Summary: This article discusses how the analysis of the transaction properties of atomicity, consistency, isolation, and durability (ACID) are crucial to integration design. (7 printed pages)
When Woodgrove Bank merged with another bank, it was clear that it would take years for the retail- and business-account applications to be merged. It would take a long time just to decide what to do—move the data from one application to the other, build a new application, or buy a banking package—let alone to implement the solution. What was needed in the interim was for the branches from Woodgrove Bank to be able to access the accounts in the other bank, and vice versa, so that a customer could do business at either branch.
A banking transaction is not just a credit or debit on an account. Data for the branch and the cashier are also updated—primarily, so that the branch knows, at the end of the day, how much cash went in, how much went out, and, therefore, how much should remain. They then count it to check that no cash has gone missing. I will call the two subtransactions account update and cash update. Let's look at some alternative solutions.
Many people will look at this problem and immediately think of distributed transactions—in other words, having the two subtransactions synchronized by using the two-phase commit protocol. Figure 1 illustrates this solution.
Figure 1. Two-phase commit
I call these diagrams task/message diagrams. They are like UML sequence diagrams; but I also show the users and the main data updates. Their purpose is to analyze system issues—mainly, performance and recovery. The cash-update application in many banks is physically located in the branches; in Woodgrove Bank, however, it was located centrally in the bank's data center.
There are three practical problems with two-phase commit. Firstly, there is a performance hit. There are more network messages, and resources in the account-update application must remain locked until the commit phase. The account-update application was the more performance-critical server; so, I have put the "update cash total" before the "account update" to reduce the locking time. The other bank's staff was uneasy about using two-phase commit. But I could point to sites on which it works well; and the volumes would not be that great, as a distributed transaction would apply only when their customers went to the Woodgrove Bank branches.

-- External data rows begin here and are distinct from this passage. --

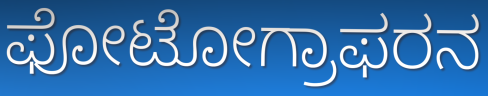
ಫೋಟೋಗ್ರಾಫರನ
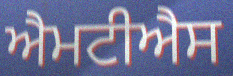
ਐਮਟੀਐਸ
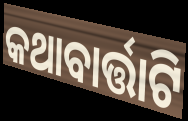
କଥାବାର୍ତ୍ତାଟି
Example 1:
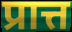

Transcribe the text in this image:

प्रात्त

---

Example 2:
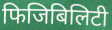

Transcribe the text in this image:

फिजिबिलिटी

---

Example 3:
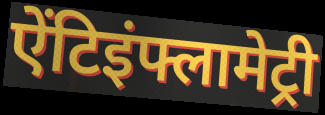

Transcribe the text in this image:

ऐंटिइंफ्लामेट्री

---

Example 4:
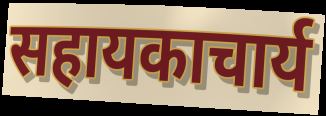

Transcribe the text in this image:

सहायकाचार्य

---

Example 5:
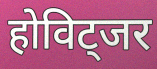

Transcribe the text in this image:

होविट्जर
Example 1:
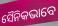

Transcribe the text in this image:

ସୈନିକଭାବେ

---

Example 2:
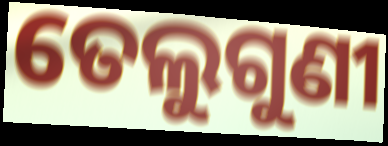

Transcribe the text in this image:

ତେଲୁଗୁଣୀ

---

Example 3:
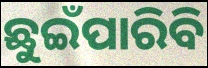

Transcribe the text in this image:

ଛୁଇଁପାରିବି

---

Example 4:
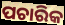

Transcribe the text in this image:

ପଚାରିକ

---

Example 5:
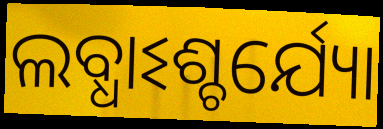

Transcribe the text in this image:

ଲବ୍ଧାଽଶ୍ଚର୍ଯ୍ୟୋ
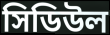
সিডিউল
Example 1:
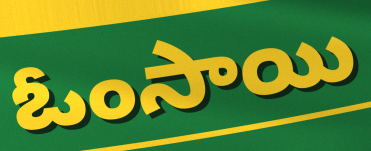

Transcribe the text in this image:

ఓంసాయి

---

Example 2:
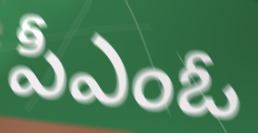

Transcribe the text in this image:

పీఎంఓ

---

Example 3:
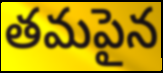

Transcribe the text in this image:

తమపైన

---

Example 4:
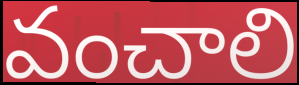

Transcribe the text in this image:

వంచాలి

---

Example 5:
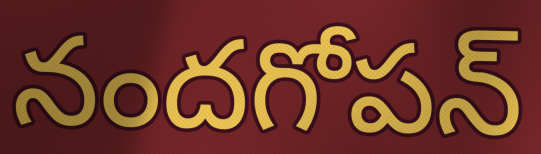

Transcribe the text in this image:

నందగోపన్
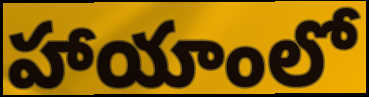
హాయాంలో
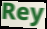
Rey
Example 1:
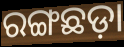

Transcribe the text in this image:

ରଙ୍ଗଛଡ଼ା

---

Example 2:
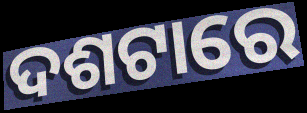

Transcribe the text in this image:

ଦଶଟାରେ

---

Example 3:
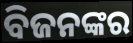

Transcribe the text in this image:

ବିଜନଙ୍କର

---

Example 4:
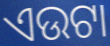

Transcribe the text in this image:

ଏଉଟା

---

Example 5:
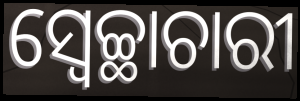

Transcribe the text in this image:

ସ୍ଵେଚ୍ଛାଚାରୀ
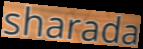
sharada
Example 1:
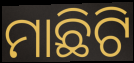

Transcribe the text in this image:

ମାଛିଟି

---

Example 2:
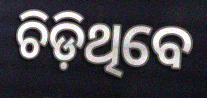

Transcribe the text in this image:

ଚିଡ଼ିଥିବେ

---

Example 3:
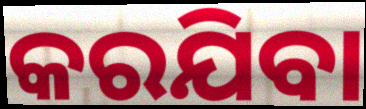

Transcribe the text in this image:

କରଯିବା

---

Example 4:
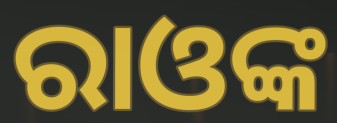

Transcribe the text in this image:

ରାଓଙ୍କ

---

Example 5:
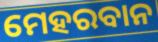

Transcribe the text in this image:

ମେହରବାନ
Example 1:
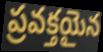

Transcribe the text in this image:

ప్రవక్తయైన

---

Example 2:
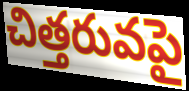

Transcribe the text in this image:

చిత్తరువపై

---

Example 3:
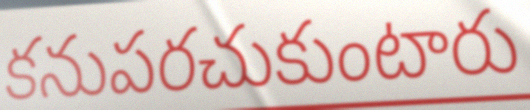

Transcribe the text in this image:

కనుపరచుకుంటారు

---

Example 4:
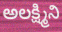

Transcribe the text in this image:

అలక్ష్మిని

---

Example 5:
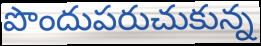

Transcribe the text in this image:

పొందుపరుచుకున్న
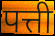
पत्ती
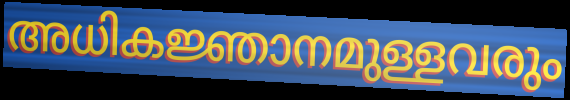
അധികജ്ഞാനമുള്ളവരും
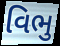
વિભુ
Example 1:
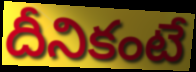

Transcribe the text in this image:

దీనికంటే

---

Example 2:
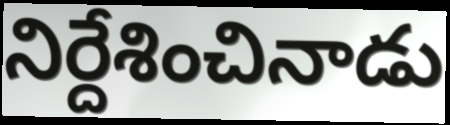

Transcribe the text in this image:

నిర్దేశించినాడు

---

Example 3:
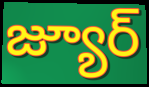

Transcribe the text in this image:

జ్యూర్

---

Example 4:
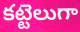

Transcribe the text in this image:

కట్టెలుగా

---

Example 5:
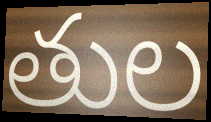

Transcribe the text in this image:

తుల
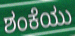
ಶಂಕೆಯು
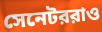
সেনেটররাও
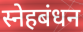
स्नेहबंधन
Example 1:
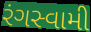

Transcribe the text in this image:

રંગસ્વામી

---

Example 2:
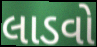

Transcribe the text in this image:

લાડવો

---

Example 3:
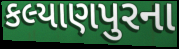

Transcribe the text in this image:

કલ્યાણપુરના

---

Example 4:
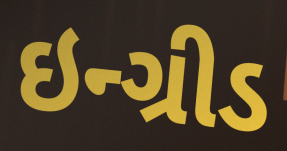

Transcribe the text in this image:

ઇન્ગ્રીડ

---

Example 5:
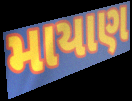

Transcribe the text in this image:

માયાણ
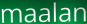
maalan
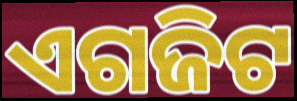
ଏଗଜିଟ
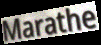
Marathe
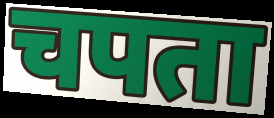
चपता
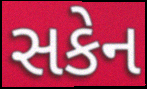
સકેન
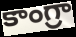
కాంగ్రా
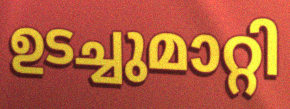
ഉടച്ചുമാറ്റി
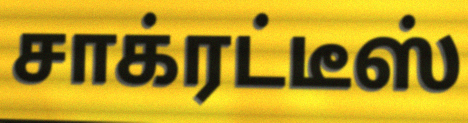
சாக்ரட்டீஸ்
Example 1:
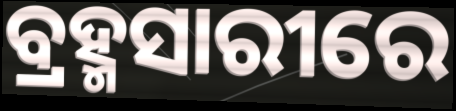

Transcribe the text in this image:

ବ୍ରହ୍ମସାରୀରେ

The second practical problem is that a two-phase commit solution is only as reliable as its most reliable member and the network in between. Neither bank wanted to count on the other bank's IT system reliability. But, in this scenario, if the Woodgrove Bank system went down, the other bank's system was unaffected, and vice versa; there was no impact on the existing services.
Well, almost none. There is a small timing window. If the system that was running the cash-update application were to fail just before the commit, the account-update application would be left hanging, waiting for a commit message. While the application waited, it would be holding locks, and there would be a good chance that other programs would end up waiting on the same locks.
While the other bank was uneasy about the two-phase commit approach, what actually killed this solution was the third practical problem: Not all software supports two-phase commit. No interface that pretends to be a screen supports two-phase commit; and, at the time that this project was done, neither did Web services. Going down this route would mean introducing new middleware—with all of the consequential changes to the application programs.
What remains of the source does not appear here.